* [The input]:
>> Begin

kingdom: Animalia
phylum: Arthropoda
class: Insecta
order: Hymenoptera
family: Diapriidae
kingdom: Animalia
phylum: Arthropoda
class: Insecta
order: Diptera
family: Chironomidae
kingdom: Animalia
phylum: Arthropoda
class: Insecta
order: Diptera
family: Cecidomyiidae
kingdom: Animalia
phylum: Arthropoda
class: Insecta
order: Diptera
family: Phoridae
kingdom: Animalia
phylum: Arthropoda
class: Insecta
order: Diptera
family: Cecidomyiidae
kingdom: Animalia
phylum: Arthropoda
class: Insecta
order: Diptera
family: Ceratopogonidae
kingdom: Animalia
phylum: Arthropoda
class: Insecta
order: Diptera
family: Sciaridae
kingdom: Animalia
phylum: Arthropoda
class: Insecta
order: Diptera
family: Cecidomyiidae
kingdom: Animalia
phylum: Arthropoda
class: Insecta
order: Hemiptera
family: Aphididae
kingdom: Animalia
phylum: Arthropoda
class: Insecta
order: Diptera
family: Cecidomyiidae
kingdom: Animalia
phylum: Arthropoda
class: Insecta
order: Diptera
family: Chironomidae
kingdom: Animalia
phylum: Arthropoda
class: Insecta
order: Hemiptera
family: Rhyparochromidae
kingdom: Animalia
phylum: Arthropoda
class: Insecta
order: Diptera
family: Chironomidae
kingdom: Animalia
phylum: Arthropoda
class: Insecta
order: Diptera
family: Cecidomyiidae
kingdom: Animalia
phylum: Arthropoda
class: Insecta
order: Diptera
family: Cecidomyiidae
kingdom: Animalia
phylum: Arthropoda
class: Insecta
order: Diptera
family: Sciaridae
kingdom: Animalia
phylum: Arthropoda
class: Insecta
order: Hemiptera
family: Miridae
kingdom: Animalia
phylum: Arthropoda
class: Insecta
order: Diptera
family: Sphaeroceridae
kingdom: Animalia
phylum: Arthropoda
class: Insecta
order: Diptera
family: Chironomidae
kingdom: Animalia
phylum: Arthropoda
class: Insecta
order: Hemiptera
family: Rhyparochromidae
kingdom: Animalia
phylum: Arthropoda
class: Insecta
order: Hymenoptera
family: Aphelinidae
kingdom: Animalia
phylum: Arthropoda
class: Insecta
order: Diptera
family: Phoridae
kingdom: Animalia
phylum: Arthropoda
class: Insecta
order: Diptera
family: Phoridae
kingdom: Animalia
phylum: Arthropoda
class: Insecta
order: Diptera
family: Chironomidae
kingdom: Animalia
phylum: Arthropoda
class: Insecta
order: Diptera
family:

>> End

Write out all the records again, substituting "familia" for every "family" and leaving everything else untouched.

kingdom: Animalia
phylum: Arthropoda
class: Insecta
order: Hymenoptera
familia: Diapriidae
kingdom: Animalia
phylum: Arthropoda
class: Insecta
order: Diptera
familia: Chironomidae
kingdom: Animalia
phylum: Arthropoda
class: Insecta
order: Diptera
familia: Cecidomyiidae
kingdom: Animalia
phylum: Arthropoda
class: Insecta
order: Diptera
familia: Phoridae
kingdom: Animalia
phylum: Arthropoda
class: Insecta
order: Diptera
familia: Cecidomyiidae
kingdom: Animalia
phylum: Arthropoda
class: Insecta
order: Diptera
familia: Ceratopogonidae
kingdom: Animalia
phylum: Arthropoda
class: Insecta
order: Diptera
familia: Sciaridae
kingdom: Animalia
phylum: Arthropoda
class: Insecta
order: Diptera
familia: Cecidomyiidae
kingdom: Animalia
phylum: Arthropoda
class: Insecta
order: Hemiptera
familia: Aphididae
kingdom: Animalia
phylum: Arthropoda
class: Insecta
order: Diptera
familia: Cecidomyiidae
kingdom: Animalia
phylum: Arthropoda
class: Insecta
order: Diptera
familia: Chironomidae
kingdom: Animalia
phylum: Arthropoda
class: Insecta
order: Hemiptera
familia: Rhyparochromidae
kingdom: Animalia
phylum: Arthropoda
class: Insecta
order: Diptera
familia: Chironomidae
kingdom: Animalia
phylum: Arthropoda
class: Insecta
order: Diptera
familia: Cecidomyiidae
kingdom: Animalia
phylum: Arthropoda
class: Insecta
order: Diptera
familia: Cecidomyiidae
kingdom: Animalia
phylum: Arthropoda
class: Insecta
order: Diptera
familia: Sciaridae
kingdom: Animalia
phylum: Arthropoda
class: Insecta
order: Hemiptera
familia: Miridae
kingdom: Animalia
phylum: Arthropoda
class: Insecta
order: Diptera
familia: Sphaeroceridae
kingdom: Animalia
phylum: Arthropoda
class: Insecta
order: Diptera
familia: Chironomidae
kingdom: Animalia
phylum: Arthropoda
class: Insecta
order: Hemiptera
familia: Rhyparochromidae
kingdom: Animalia
phylum: Arthropoda
class: Insecta
order: Hymenoptera
familia: Aphelinidae
kingdom: Animalia
phylum: Arthropoda
class: Insecta
order: Diptera
familia: Phoridae
kingdom: Animalia
phylum: Arthropoda
class: Insecta
order: Diptera
familia: Phoridae
kingdom: Animalia
phylum: Arthropoda
class: Insecta
order: Diptera
familia: Chironomidae
kingdom: Animalia
phylum: Arthropoda
class: Insecta
order: Diptera
familia:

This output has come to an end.